En 1707, une grande crise politique éclate dans la République de Genève. L’aristocratie gouvernante qui siège dans le Petit Conseil, véritable gouvernement de la République, appuyé sur son antichambre, le Conseil des Deux-Cents, doit préciser sur le plan théorique les fondements de son pouvoir face à la contestation bourgeoise. Dans ce discours légitimant, l’idée de représentation occupe une place essentielle. Les magistrats se disent représentatifs du peuple, bien qu’ils ne soient pas élus par lui, mais se cooptent. Entre autres choses, cette représentativité tient selon eux à leur sens du bien public, les magistrats se souciant du bien-être du peuple comme un père se soucie celui de ses enfants. Certes, il y a des élections populaires deux fois l’an, mais elles permettent seulement à certains membres de ces Conseils cooptés d’accéder aux plus hautes magistratures. N’intervenant que lors de la dernière étape de la procédure de désignation, et reflétant une forte déférence électorale vis à vis des sortants, le choix populaire de remet pas fondamentalement en cause la logique d’ensemble du système.
Les bourgeois révoltés en 1707, et leurs théoriciens, attaquent de plein fouet cette conception gouvernementale. Ils ne souhaitent pas non plus un système représentatif, mais désirent restaurer en pratique la souveraineté théorique du Conseil général, l’assemblée bourgeoise issue de la commune médiévale. Dans cette perspective, les magistrats ne seraient que des « commis du peuple », responsables de l’administration courante et de la préparation des questions législatives à porter en Conseil général.

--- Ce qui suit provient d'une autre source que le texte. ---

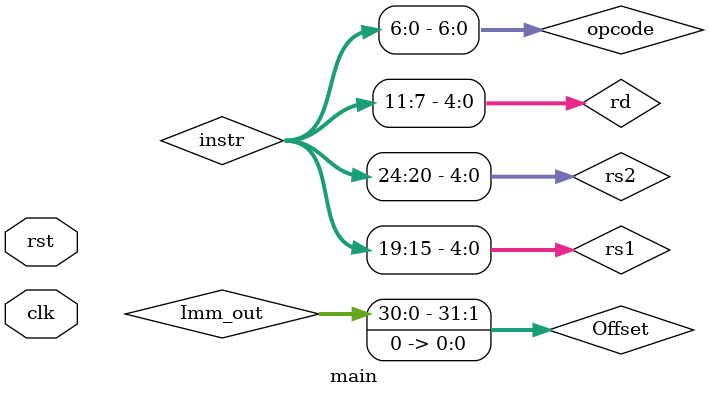
<source format=v>
`include "ALU.v" 
`include "ALU_Control.v"
`include "control_unit.v"
`include "Data_Mem.v"
`include "Imm_Gen.v"
`include "Instr_Mem.v"
`include "reg_file.v"

module main(rst, clk);
	input wire rst, clk;
	
	wire [4:0] rs1, rs2, rd;
	wire [31:0] instr, wr_data, DAT1, DAT2, In2, ALU_Result, mem_rd_data, Imm_out, br_addr, PC_incr;
	wire [31:0] Offset, PC_next;
	reg [31:0] PC_reg; // initialise to 0 on reset
	wire regwr, alusrc, memread, memwrite, memtoreg, branch, Zero, pcsrc;
	wire [6:0] opcode, funct7;
	wire [1:0] immsel, aluop;
	wire [2:0] funct3;
	wire [3:0] ALU_Cntrl;
	
	assign rs1 = instr[19:15];
	assign rs2 = instr[24:20];
	assign rd = instr[11:7];
	assign opcode = instr[6:0];
	assign funct3 = instr[14:12];
	assign funct7 = instr[31:25];
	assign In2 = (alusrc)? Imm_out: DAT2;
	assign wr_data = (memtoreg)? mem_rd_data: ALU_Result;
	assign pcsrc = branch & Zero;
	assign PC_incr = PC_reg + 4;
	assign br_addr = PC_reg + Offset;
	assign Offset = (Imm_out << 1);
	assign PC_next = (pcsrc)? br_addr: PC_incr;
	
	control_unit cu(opcode, regwr, immsel, alusrc, aluop, memread, memwrite, memtoreg, branch);
	ALU_Control_Unit alu_cu(aluop, funct3, funct7, ALU_Cntrl);
	Instr_Mem I_mem(PC_reg,instr);
	reg_file regs(rs1, rs2, rd, wr_data, DAT1, DAT2, regwr, rst, clk);
	ALU alu(ALU_Cntrl, DAT1, In2, Zero, ALU_Result);
	Data_mem D_mem(ALU_Result,DAT2,mem_rd_data,memread,memwrite, clk, rst);
	Imm_Gen immgen(instr, Imm_out, immsel);
	
	always @(posedge clk, posedge rst)
		begin
		if(rst)
			PC_reg <= 0;
		else
			PC_reg <= PC_next;
		end
		
endmodule
</source>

C’est l’assemblée du peuple qui exercerait les marques de la souveraineté, en votant régulièrement sur les lois, l’impôt, la guerre et la paix.
L’objet de cette intervention sera de confronter ces deux visions radicalement opposées de la représentation et de la répartition des pouvoirs dans la petite République, à travers une étude des écrits théoriques et du vocabulaire politique, aussi bien que des pratiques politiques, notamment électorales.